Although risk assets rallied at the end of last week, weaker than expected US July retail sales data and China’s July data slate including industrial production and retail sales, helped to intensify growth concerns. As it is, many indicators are showing that we are past peak growth. US economic surprises are becoming increasingly negative as reflected in the Citi US economic surprise index, which has fallen to its lowest level since May 2020. Combined with intensifying Delta virus concerns, worsening supply chain pressures and sharply rising freight rates as reflected in the spike in the Baltic Dry Index to its highest since June 2008, it has led to a marked worsening in investor risk appetite. This has been compounded by China’s regulatory crackdown and rising geopolitical risks in Afghanistan
The US dollar has been a key beneficiary while safe haven demand for Treasuries has increased and commodity prices have come under growing pressure. Equity markets wobbled last week after a prolonged run up though the pull back in the S&P 500 looked like a healthy correction rather than anything more sinister at this stage. The moves in the USD have been sharp, with the USD index (DXY) rising to its highest since November 2020 and EURUSD on its way to testing the 1.16 low. Some Asian currency pairs broke key levels on Friday, with USDCNH breaking through 6.50. Safe haven currencies such as CHF and JPY are holding up much better, highlighting that USD demand against other currencies is largely due to a rise in risk aversion while currencies such as CAD appear to be pressured by weakening commodity prices.
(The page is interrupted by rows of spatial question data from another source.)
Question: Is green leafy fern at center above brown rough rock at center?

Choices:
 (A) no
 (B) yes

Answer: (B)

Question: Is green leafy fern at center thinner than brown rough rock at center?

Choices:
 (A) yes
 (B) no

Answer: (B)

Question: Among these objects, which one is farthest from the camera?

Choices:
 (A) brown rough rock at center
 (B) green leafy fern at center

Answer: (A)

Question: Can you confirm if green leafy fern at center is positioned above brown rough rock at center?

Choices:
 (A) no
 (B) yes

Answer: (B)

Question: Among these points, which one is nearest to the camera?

This week attention will turn to the Jackson Hole Symposium (Fri) where markets will look for clues to the contours of Fed tapering. Fed chair Powell is likely to repeat the message from the July minutes, with QE tapering likely by year-end if the labour data continue to strengthen. Markets will be on the lookout for any further clues on the timing and shape of tapering. Separately the US July Core Personal Consumption Expenditures (PCE) report is likely to show a high 3.6% y/y increase though this is unlikely to change the Fed’s perspective on transitory inflation pressures. Monetary policy decisions in Hungary (Tue) and Korea (Thu) will be in focus, with the former likely to hike by 30bps and the latter on hold, albeit in a close decision. Ongoing US budget talks and European Central Bank minutes (Thu) will also be in focus. Finally, closer to home New Zealand (Tue) and Australia (Fri) retail sales reports are in focus.